• Consigne: Affichez sans rien changer, s'il vous plaît, le passage de l'entretien ci-dessous qui commence par « Xavier Polycarpe : J’essaye » et se poursuit jusqu'à « connecté au moment. ».

• Extrait à lire:

++++++++++++++++++++

Xavier Polycarpe : J’essaye au maximum de vivre dans l’instant, mais c’est difficile. J’y pense beaucoup en tout cas. Je trouve que la musique live, comme le sport par exemple, permet de vivre dans l’instant. Quand tu fais un concert, tu es avec les gens et tu ne peux pas te permettre de te perdre dans tes pensées trop longtemps. Mais c’est sûr que c’est un combat. J’ai la sensation que les réseaux sociaux rendent très difficile le fait de rester connecté au moment.
La Face B : Je m’étais demandée justement si ton dernier EP n’était pas un moyen de te réapproprier l’instant présent. Dans la mesure où tu te replonges dans un instant fugace, qui a peut-être duré une seconde et que tu l’étires pour en faire un morceau de plusieurs minutes, qui existera pour toujours.

++++++++++++++++++++

[Données recueillies]
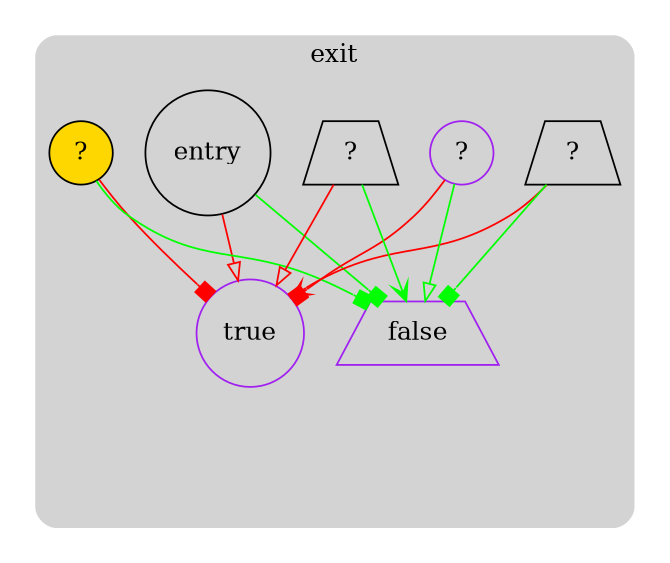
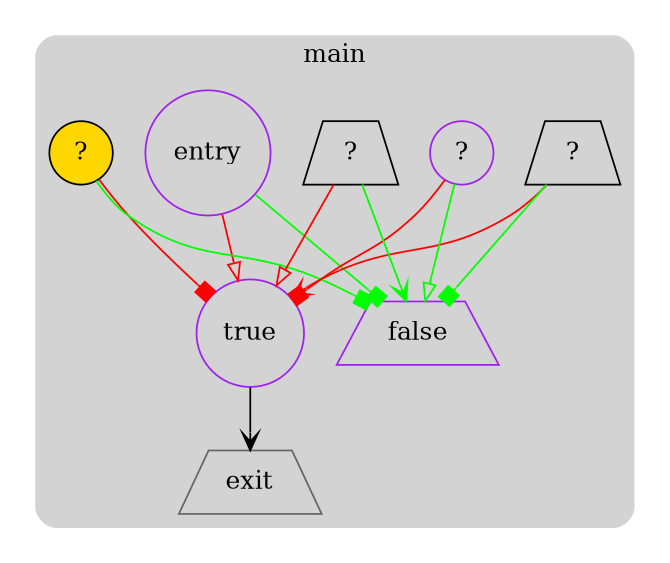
  strict digraph {
    compound=true
    node [color=purple fillcolor=lightgrey shape=circle style=filled]
    edge [arrowhead=box color=red]
-   n1 [color=black label=entry rank=source]
+   n1 [label=entry rank=source]
    n2 [label=true]
    n3 [label=false shape=trapezium]
    n4 [color=black fillcolor=gold label="?"]
    n5 [color=black label="?" shape=trapezium]
    n6 [label="?"]
    n7 [color=black label="?" shape=trapezium]
+   n8 [color=gray40 label=exit rank=sink shape=trapezium]
    subgraph cluster_1 {
      peripheries=0
      subgraph cluster_2 {
        bgcolor=lightgray
        color=darkgray
-       label=exit
+       label=main
        peripheries=0
        style=rounded
        n1
        n2
        n3
        n4
        n5
        n6
        n7
+       n8
      }
    }
    n1 -> n2 [arrowhead=onormal]
    n1 -> n3 [color=green]
+   n2 -> n8 [arrowhead=vee color=black]
    n4 -> n2
    n4 -> n3 [color=green]
    n5 -> n2 [arrowhead=vee]
    n5 -> n3 [color=green]
    n6 -> n2
    n6 -> n3 [arrowhead=onormal color=green]
    n7 -> n2 [arrowhead=onormal]
    n7 -> n3 [arrowhead=vee color=green]
  }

++++++++++++++++++++

• Réponse attendue:
Xavier Polycarpe : J’essaye au maximum de vivre dans l’instant, mais c’est difficile. J’y pense beaucoup en tout cas. Je trouve que la musique live, comme le sport par exemple, permet de vivre dans l’instant. Quand tu fais un concert, tu es avec les gens et tu ne peux pas te permettre de te perdre dans tes pensées trop longtemps. Mais c’est sûr que c’est un combat. J’ai la sensation que les réseaux sociaux rendent très difficile le fait de rester connecté au moment.